Friday, October 09, 2009

Will work for Beer

A new study suggests that the cliché of a full-time college student working a low-wage job to pay her tuition and getting lower grades than she’d have if she wasn't working is more fiction than fact.

If the student works fewer than 20 hours a week, she may, in fact, have a higher grade point average than her jobless peers and be spending her paychecks on “beer money” or other non-tuition expenses.

These are findings outlined in “Parental Transfers, Student Achievement and the Labor Supply of College Students,” forthcoming in the Journal of Population Economics, by Charlene Kalenkoski, an associate professor of economics at Ohio University, and Sabrina Wulff Pabilonia, a research economist in the Bureau of Labor Statistics’ Division of Productivity Research and Program Development. The two economists wanted to learn how work affects students’ academic performance and what might motivate them to take on more hours of work.

http://www.insidehighered.com/news/2009/10/08/work

3 comments:

Anonymous said...

Kalenkoski has an interesting paper with Foster on the debate as to whether it is more appropriate to fit censored regression (Tobit) models using maximum likelihood estimation or linear models using Ordinary Least Squares (OLS) --- to explain individuals’ allocations of time to different activities as recorded in time-diary data.

One side argues that estimation of Tobit models addresses the significant censoring (i.e., large numbers of zeros) typically found in time-diary data. The opposing side argues that reported zeros represent measurement error rather than true non-participation in the activity, in which case OLS is preferred.

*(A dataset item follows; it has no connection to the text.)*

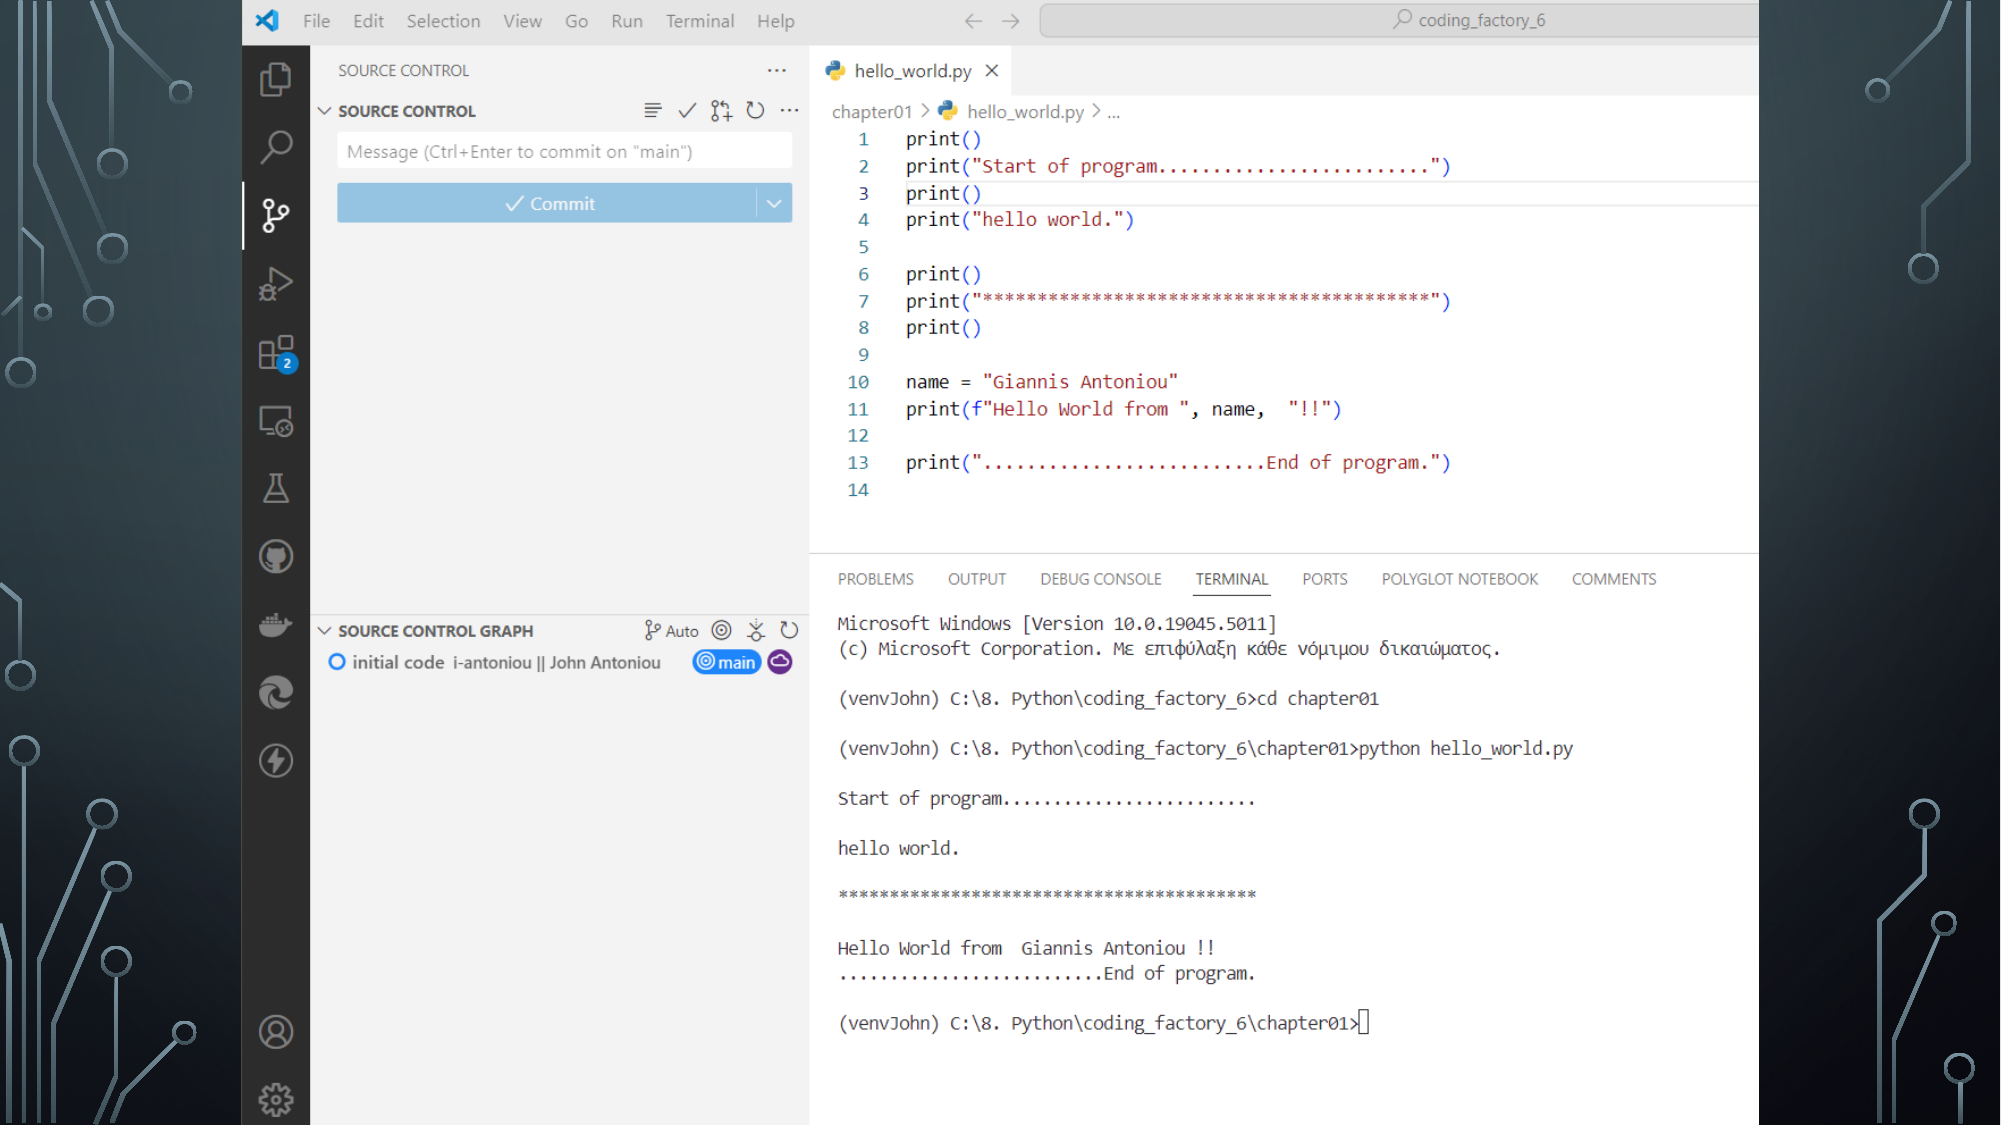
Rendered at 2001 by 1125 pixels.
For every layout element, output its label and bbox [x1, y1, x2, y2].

http://oak.cats.ohiou.edu/
~kalenkos/Foster_eIJTUR.pdf

Kevin Denny said...

The Mostly Harmless econometrics book also has a discussion. They don't Tobit or Probit, anything thats not linear as far as I can see.
But when it comes to time allocation aren't there genuine zero's?
I really didn't fly a plane this week, engage in regicide etc. And lots of people didn't work either..

Anonymous said...

Kevin,

I agree that there are some genuine zeroes in time allocation. Furthermore, a good deal of these should be reported correctly when one asks a survey respondent about their "average" week.